__ISTRUZIONI DELL'ESERCIZIO__.
(a) Riproduci parola per parola il testo sul matrimonio con rito misto, da "In pratica il" fino a "mai menzionato dio." incluso.
(b) Secondo il testo sul matrimonio con rito misto, da quale diritto è prevista questa soluzione matrimoniale?

__ESTRATTO SCELTO__.
++++++++++++++++++++

Resto ateo, grazie a dio e . a Paolo VI
Pochi giorni fa sono convolato felicemente a nozze, celebrate in chiesa con
il rito misto.
Qualcuno mi ha chiesto, in modo provocatorio: "Un comunista che si sposa in
chiesa?".
Per tale ragione ritengo giusto ed opportuno esporre le mie ragioni,
provando a precisare la mia posizione rispetto alla scelta compiuta. Ebbene,
chiarisco immediatamente che il sottoscritto si è sposato in chiesa in
qualità di ateo dichiarato.

Infatti, io e la mia consorte abbiamo deciso e concordato con il parroco la
formula del rito misto, la quale prevede la possibilità di contrarre
matrimonio tra membri della chiesa cattolica apostolica romana ed esponenti
di diverse confessioni religiose, non cattolici oppure non credenti ed atei
come il sottoscritto, che siano battezzati o meno.

In pratica il sottoscritto non ha partecipato ai vari momenti del rito
cattolico, astenendosi dal recitare le preghiere e le formule di culto,
astenendosi soprattutto dalla liturgia eucaristica celebrata al termine
della cerimonia: ad esempio, nel pronunciare le formule tipiche del
matrimonio cattolico, il sottoscritto non ha mai menzionato dio.

Per i cristiani il rito del matrimonio misto non rappresenta, sul versante
della diversità religiosa, un atto impossibile. Tale soluzione matrimoniale
è prevista dal diritto canonico, ma probabilmente nelle nostre zone non è
stata applicata in modo frequente.

++++++++++++++++++++

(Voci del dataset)
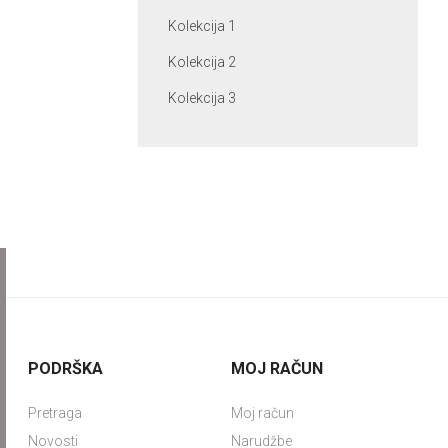
Kolekcija 1
Kolekcija 2
Kolekcija 3
PODRŠKA
MOJ RAČUN
Pretraga
Moj račun
Novosti
Narudžbe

++++++++++++++++++++

__RISPOSTE SCRITTE__.
(a)
In pratica il sottoscritto non ha partecipato ai vari momenti del rito
cattolico, astenendosi dal recitare le preghiere e le formule di culto,
astenendosi soprattutto dalla liturgia eucaristica celebrata al termine
della cerimonia: ad esempio, nel pronunciare le formule tipiche del
matrimonio cattolico, il sottoscritto non ha mai menzionato dio.

(b) Dal diritto canonico.